The completely stunning Kyle is a Dairy Queen from Dexter, Michigan; Jayla, age 20, is probably the world’s worst Jehovah’s Witness (“I’m a fornicator, I’m a smoker, I curse like a sailor, and I don’t go to church. But I still believe”); and 23-year-old Diane is this season’s plus-size model. Given the judges’ past performance, we can expect Kyle to place second. Jayla will do well, despite a makeover that made her look like a cross between the girl from The Ring and Ashlee Simpson. And Diane will leave the series roughly halfway through, once she’s afforded New Oprah(TM) enough opportunities to wax lyrical about Diane’s beautiful body and declare that modeling is not all about skinny-ass bitches on crack. Diane will then return to her life as a criminal defense investigator in Orlando, and Kate Moss will still be getting pizzaid.
The puckishly cute and smart Kim represents Tyra’s second innovation this season: lesbians. Kim is out and proud. Consequently, we will see plenty of Kim right up until the moment the Covergirl representative decides the company doesn’t really want a boyish lesbian model hawking its wares. At least, not an openly lesbian model. For her part, Kim has a thing for blondes. During Episode Three, the makeover show, she was utterly captivated by Cassandra, whose long, dark, traditional pageant girl locks were chopped and bleached into a style that was supposed to resemble early Mia Farrow.
Sarah, 18, is also blonde. She’s already worked out that her Angelina Jolie lips and undeniable good looks will not distract the judges from the fact that she is to modeling what David Boreanaz is to acting. Sarah has trouble walking in flats, let alone rocking a runway groove. So she has a strategy for survival, and it’s called giving the punters what they want: Models Gone Wild.

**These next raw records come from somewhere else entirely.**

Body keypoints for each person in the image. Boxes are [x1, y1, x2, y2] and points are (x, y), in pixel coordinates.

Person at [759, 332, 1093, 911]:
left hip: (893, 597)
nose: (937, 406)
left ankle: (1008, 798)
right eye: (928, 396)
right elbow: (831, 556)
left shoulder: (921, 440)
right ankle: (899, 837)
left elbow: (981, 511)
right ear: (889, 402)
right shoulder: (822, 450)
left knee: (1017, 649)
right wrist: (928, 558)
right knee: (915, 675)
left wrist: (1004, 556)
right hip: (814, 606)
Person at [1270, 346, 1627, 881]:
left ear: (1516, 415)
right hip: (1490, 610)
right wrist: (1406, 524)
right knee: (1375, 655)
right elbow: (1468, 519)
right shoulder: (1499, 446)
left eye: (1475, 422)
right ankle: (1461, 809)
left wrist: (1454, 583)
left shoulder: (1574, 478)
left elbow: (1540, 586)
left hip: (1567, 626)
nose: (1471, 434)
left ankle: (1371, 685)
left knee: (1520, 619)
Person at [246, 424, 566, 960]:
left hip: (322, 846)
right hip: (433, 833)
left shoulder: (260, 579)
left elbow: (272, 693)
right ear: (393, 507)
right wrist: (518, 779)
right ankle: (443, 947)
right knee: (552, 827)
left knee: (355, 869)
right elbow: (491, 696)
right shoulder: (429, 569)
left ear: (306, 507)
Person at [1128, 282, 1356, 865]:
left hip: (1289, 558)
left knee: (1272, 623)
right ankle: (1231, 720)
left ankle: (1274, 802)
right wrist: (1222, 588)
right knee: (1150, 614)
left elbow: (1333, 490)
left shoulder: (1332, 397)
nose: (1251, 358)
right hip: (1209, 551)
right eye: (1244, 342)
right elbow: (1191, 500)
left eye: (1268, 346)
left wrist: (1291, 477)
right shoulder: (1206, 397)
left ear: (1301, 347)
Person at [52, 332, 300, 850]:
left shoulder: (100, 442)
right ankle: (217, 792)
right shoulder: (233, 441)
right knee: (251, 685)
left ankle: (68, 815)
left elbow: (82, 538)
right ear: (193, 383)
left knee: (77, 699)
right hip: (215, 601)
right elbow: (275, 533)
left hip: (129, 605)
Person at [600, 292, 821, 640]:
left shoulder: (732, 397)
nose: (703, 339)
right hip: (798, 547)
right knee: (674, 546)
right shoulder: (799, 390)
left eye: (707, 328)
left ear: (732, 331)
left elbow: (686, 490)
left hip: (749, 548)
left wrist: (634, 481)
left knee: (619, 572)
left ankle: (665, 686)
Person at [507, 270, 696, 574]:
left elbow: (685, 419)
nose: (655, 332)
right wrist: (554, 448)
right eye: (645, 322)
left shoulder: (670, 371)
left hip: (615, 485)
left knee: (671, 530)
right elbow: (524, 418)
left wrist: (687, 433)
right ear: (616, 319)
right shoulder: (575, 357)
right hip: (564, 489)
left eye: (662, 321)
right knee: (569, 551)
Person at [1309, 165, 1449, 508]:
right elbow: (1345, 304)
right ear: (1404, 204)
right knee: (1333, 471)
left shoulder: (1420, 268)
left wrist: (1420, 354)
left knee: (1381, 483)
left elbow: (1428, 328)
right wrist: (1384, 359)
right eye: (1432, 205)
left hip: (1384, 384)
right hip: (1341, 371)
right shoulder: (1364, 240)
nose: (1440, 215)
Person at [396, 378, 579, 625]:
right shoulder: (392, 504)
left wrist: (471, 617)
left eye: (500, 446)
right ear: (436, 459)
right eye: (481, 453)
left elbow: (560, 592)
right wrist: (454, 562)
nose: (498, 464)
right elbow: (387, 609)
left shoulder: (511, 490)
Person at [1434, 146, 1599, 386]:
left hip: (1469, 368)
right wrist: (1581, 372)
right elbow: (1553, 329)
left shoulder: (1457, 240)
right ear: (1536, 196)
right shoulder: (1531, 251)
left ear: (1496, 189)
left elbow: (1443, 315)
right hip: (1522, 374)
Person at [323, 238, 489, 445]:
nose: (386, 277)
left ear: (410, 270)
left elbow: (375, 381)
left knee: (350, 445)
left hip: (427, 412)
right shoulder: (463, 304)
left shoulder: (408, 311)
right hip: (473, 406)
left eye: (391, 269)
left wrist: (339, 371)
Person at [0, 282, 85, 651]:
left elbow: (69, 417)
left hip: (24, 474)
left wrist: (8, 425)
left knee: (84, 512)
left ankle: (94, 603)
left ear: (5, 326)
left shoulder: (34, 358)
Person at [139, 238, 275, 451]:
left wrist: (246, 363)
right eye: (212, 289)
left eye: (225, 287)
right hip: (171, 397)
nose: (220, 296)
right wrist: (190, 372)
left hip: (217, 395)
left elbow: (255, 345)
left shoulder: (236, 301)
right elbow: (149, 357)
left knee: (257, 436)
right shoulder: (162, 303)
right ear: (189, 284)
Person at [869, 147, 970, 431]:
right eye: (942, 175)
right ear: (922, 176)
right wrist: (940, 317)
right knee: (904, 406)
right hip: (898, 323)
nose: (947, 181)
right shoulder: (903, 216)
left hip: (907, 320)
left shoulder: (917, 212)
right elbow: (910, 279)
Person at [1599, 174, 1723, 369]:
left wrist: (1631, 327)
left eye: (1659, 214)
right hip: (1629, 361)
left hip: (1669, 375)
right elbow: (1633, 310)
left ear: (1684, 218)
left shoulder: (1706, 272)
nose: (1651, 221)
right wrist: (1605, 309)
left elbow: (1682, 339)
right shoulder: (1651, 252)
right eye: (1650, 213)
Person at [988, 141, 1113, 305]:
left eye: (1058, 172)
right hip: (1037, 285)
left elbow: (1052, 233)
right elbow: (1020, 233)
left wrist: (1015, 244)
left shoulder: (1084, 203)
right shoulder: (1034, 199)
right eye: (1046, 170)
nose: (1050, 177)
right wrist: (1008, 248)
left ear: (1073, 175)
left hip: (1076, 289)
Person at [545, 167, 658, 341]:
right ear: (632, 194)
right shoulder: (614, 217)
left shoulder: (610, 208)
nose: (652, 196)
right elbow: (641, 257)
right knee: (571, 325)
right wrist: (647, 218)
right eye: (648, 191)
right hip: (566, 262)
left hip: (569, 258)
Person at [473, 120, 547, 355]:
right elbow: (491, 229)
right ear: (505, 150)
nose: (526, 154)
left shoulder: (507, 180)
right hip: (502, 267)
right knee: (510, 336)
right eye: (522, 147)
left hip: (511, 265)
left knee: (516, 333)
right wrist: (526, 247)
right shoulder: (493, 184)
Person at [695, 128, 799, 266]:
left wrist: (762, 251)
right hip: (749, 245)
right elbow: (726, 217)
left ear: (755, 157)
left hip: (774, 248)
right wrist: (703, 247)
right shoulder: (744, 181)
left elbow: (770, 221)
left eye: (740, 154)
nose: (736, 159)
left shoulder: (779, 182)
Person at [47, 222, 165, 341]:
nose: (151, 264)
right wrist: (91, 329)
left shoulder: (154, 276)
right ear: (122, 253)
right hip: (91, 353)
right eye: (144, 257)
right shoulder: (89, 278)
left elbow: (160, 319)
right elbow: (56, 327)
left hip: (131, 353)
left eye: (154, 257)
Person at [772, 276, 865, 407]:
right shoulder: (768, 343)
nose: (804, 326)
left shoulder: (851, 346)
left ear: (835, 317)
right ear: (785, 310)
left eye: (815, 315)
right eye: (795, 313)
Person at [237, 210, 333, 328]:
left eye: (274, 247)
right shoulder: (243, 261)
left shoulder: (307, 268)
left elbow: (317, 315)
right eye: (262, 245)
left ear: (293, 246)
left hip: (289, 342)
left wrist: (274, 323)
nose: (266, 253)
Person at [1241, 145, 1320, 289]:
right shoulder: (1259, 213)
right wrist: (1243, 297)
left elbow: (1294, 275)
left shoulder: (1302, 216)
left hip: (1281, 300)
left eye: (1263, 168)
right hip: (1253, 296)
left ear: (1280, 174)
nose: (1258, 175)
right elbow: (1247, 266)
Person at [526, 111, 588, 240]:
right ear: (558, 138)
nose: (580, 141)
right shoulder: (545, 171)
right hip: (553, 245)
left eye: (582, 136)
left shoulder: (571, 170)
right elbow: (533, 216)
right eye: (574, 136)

Early on, when a group of contestants were talking to Kim about her sexuality, Sarah offered, “I’ll make out with Kim,” and later commented that although she’d never even met a lesbian before, she’d be open to anything. And sure enough, at the first opportunity, acting on the pretext that Kim had called her “beautiful”, Sarah dove across a limousine full of startled models and started chewing Kim’s face off for the benefit of the cameras. It was hard to see what Kim thought of the experience when she was finally allowed up for air, but after a few deep breaths, she reframed the entire adventure: “One down. Eleven to go.” I could say it will be “interesting” to see how the producers play this angle out, but who would I be kidding?
It’s easy (and obligatory) to poke fun at America’s Next Top Model, but important to remember that it represents the televisual tip of a gazillion dollar industry iceberg. Beneath the gossip, bitchiness, and narcissism, beyond the chillingly determined ambitions of the New Oprah(TM), and Lisa, there lurk some very big issues and questions. I’m going to leave you with just one of them. If Twiggy is such an ardent supporter of animal rights and welfare, and an anti-fur campaigner to boot, then how can she reconcile her beliefs with her appearance on a show that is little more than an hour long commercial for Proctor & Gamble’s Covergirl—a company that still tests on animals?